[SUPPLIED INFORMATION]

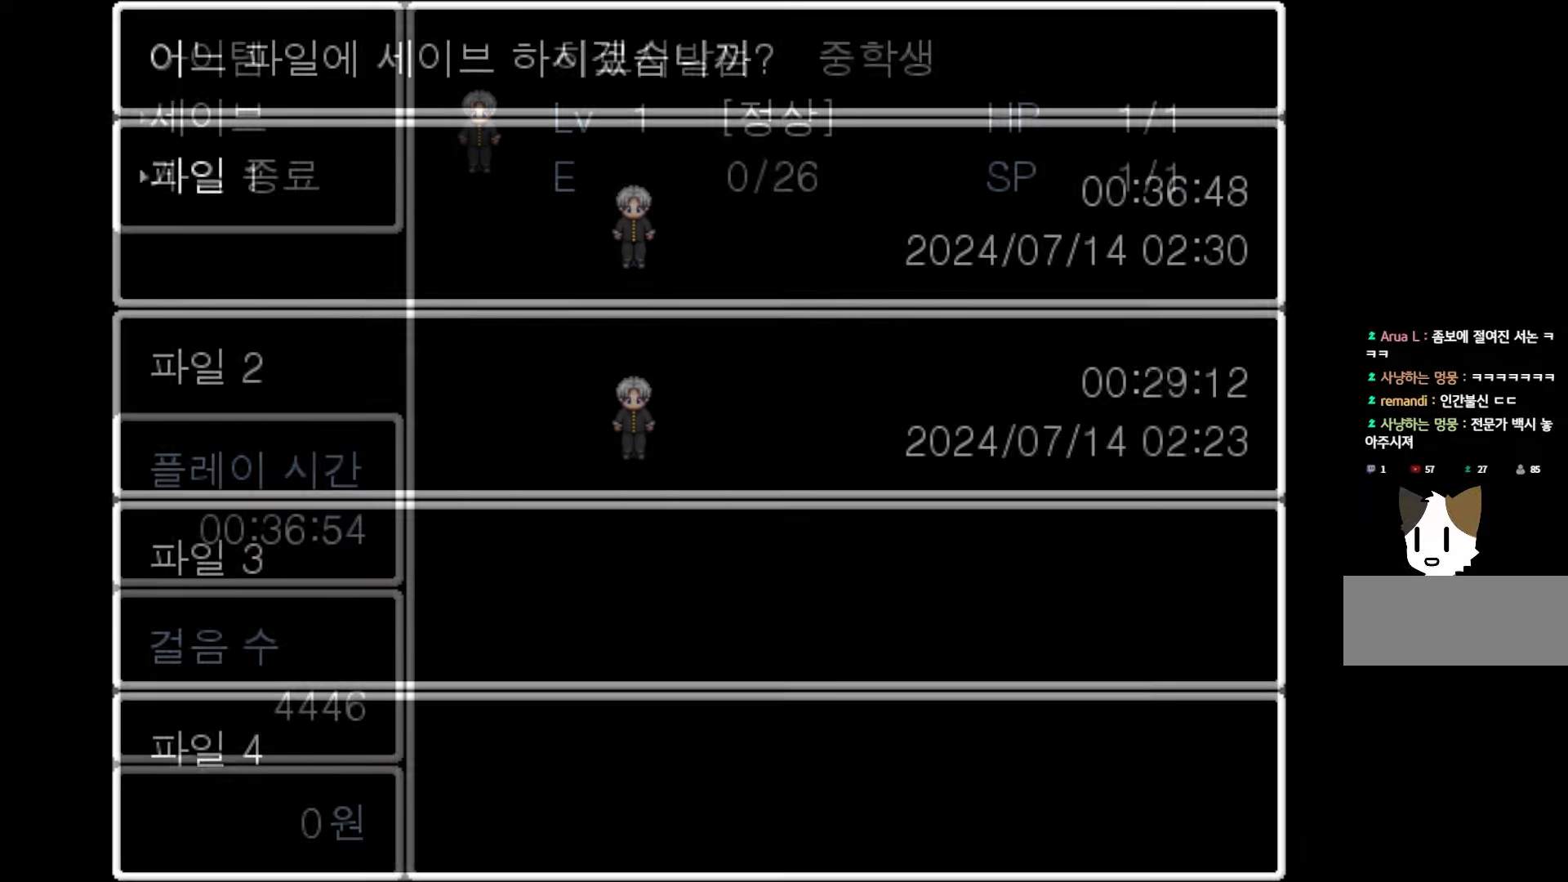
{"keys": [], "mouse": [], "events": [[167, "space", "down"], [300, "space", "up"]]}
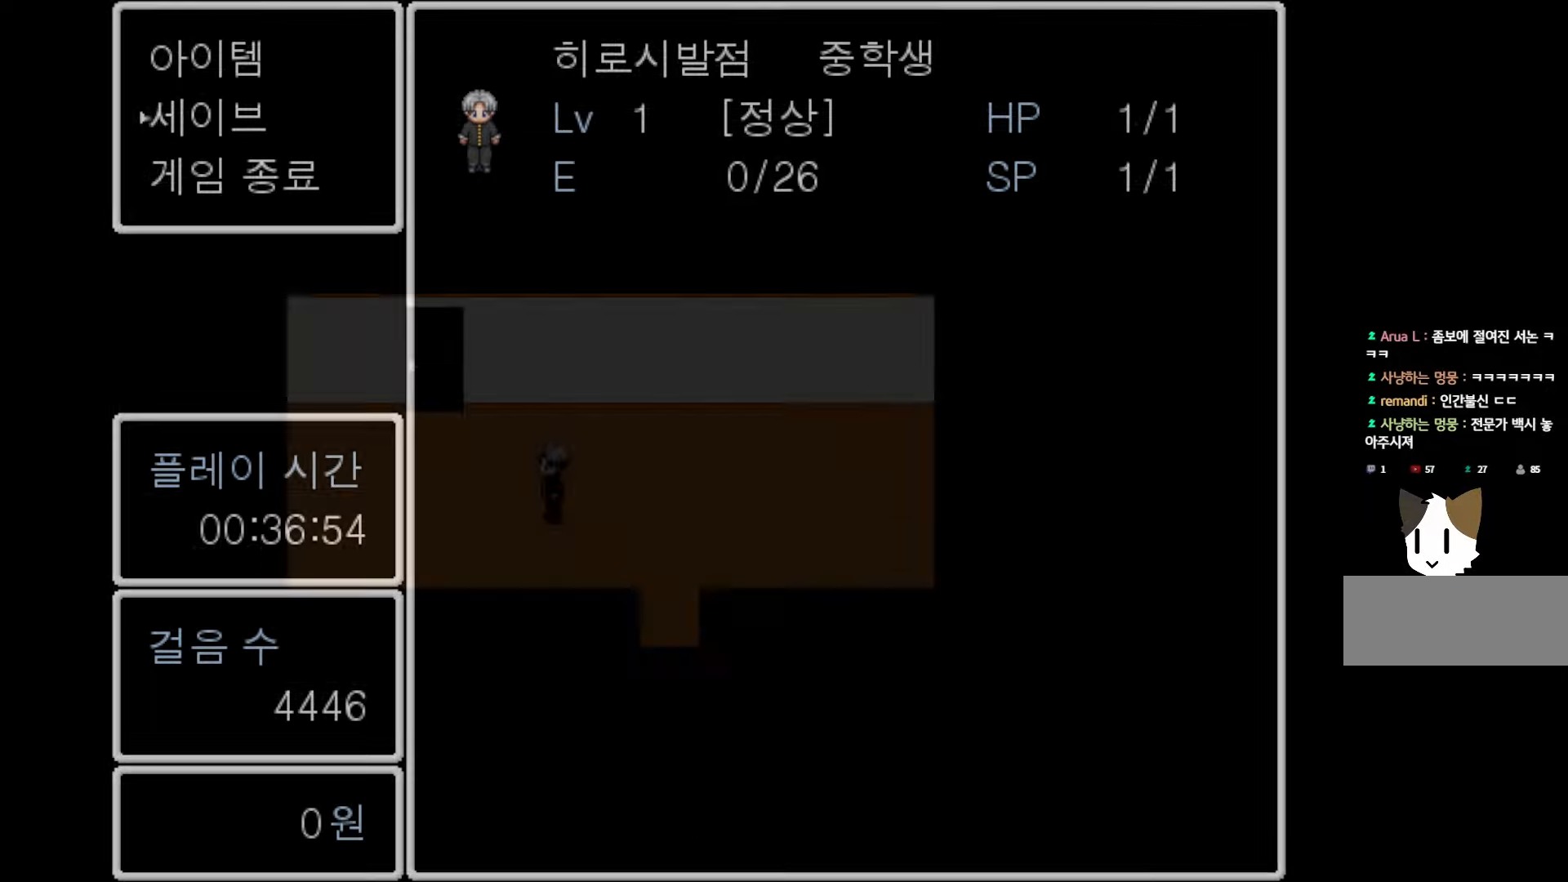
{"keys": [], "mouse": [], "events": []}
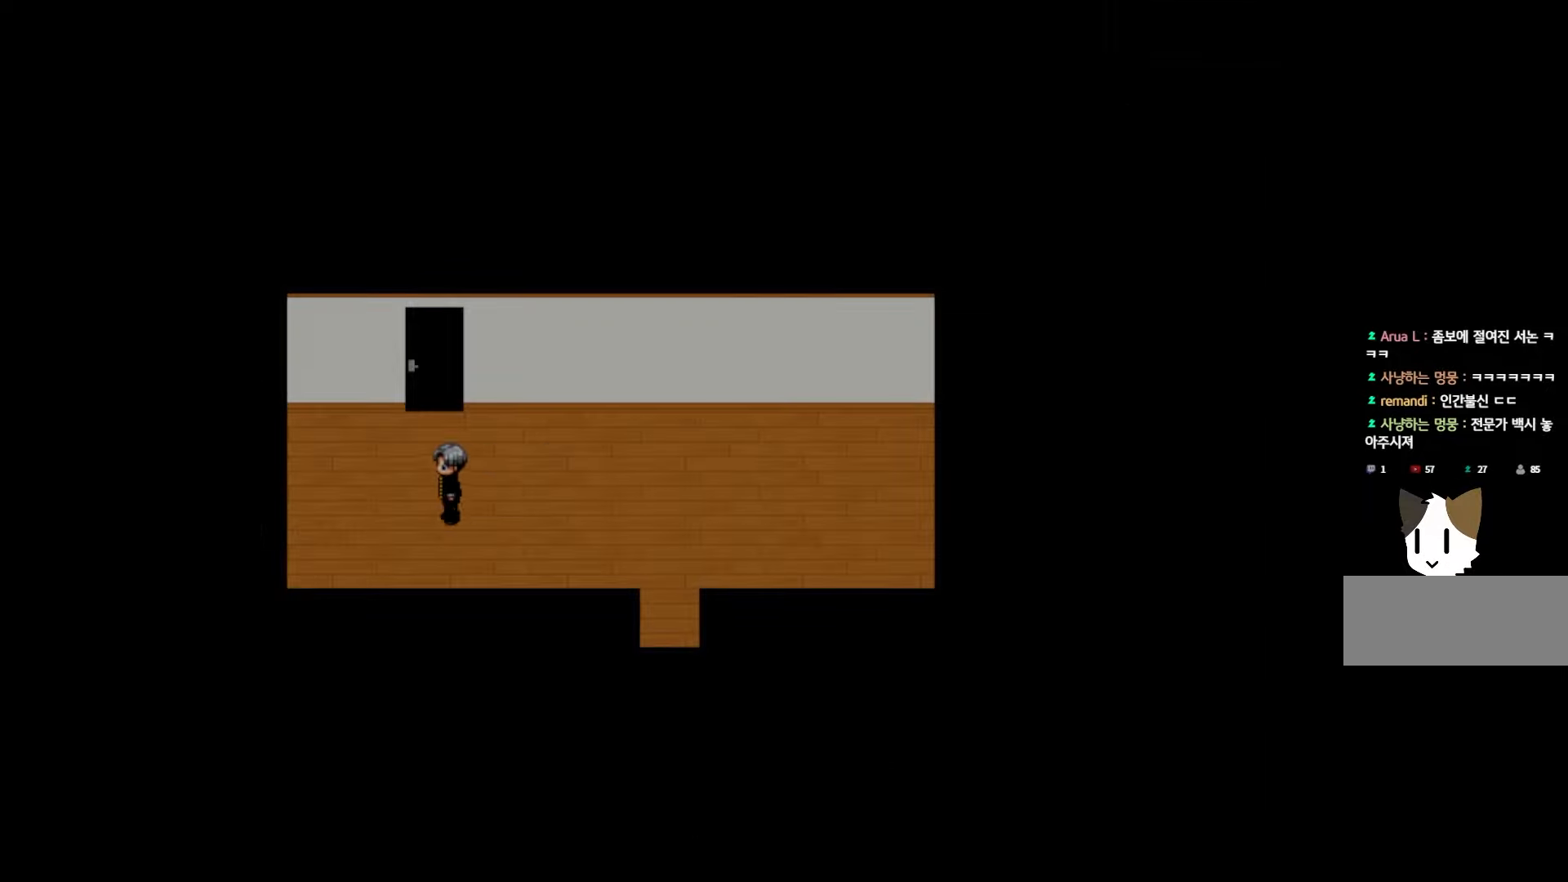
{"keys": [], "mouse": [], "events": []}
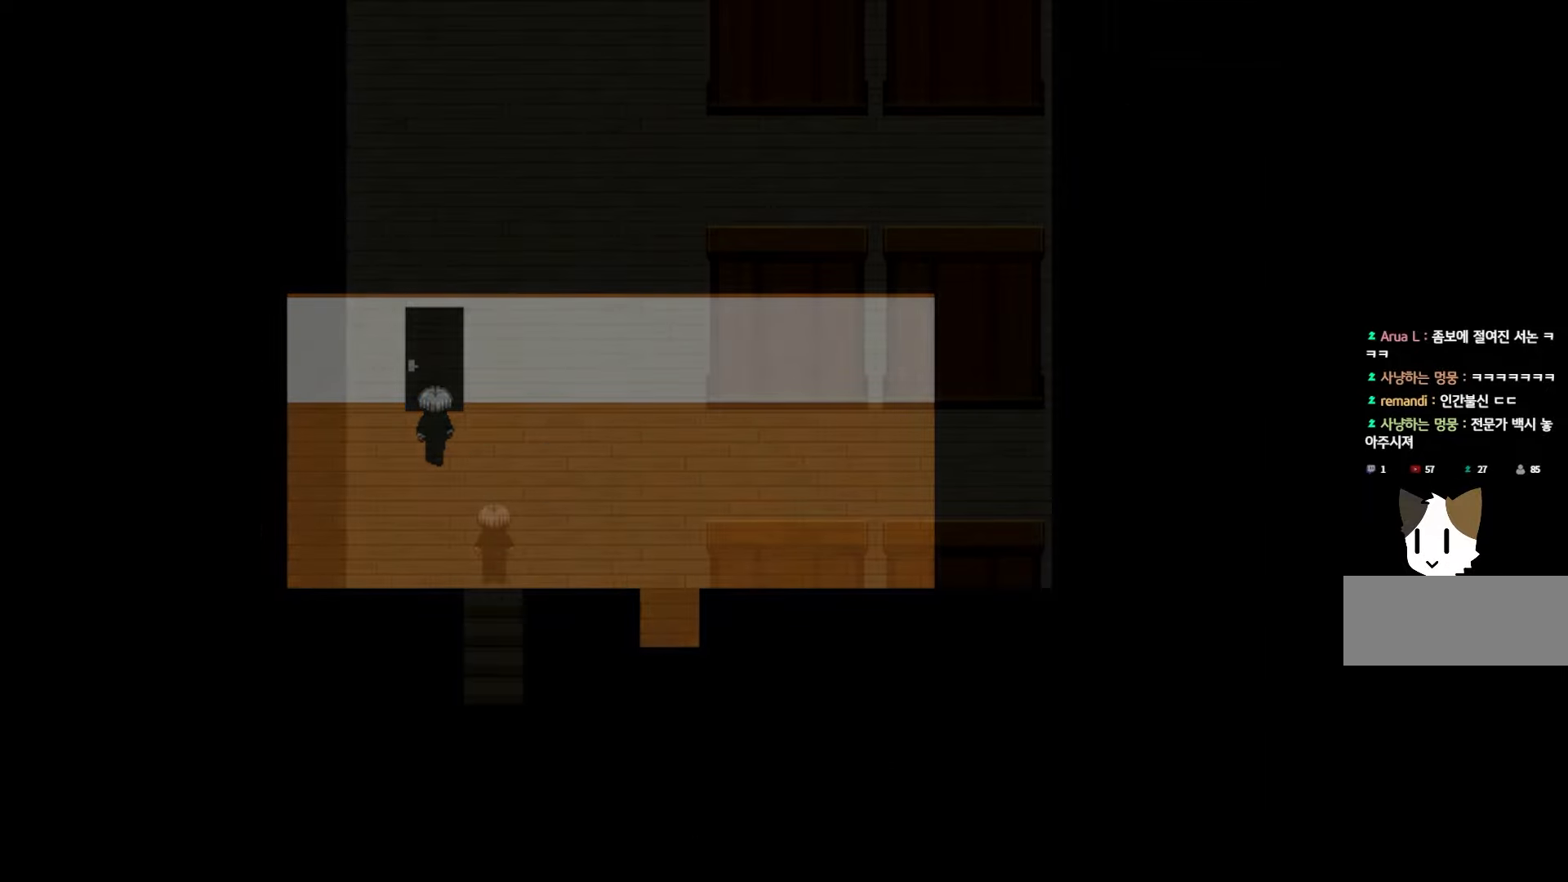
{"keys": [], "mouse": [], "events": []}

[/SUPPLIED INFORMATION]

■ INSTRUCTIONS TO FOLLOW ■
Set out the material once more, exact in every line, with no images.

■ RESULT ■
{"keys": [], "mouse": [], "events": [[167, "space", "down"], [300, "space", "up"]]}
{"keys": [], "mouse": [], "events": []}
{"keys": [], "mouse": [], "events": []}
{"keys": [], "mouse": [], "events": []}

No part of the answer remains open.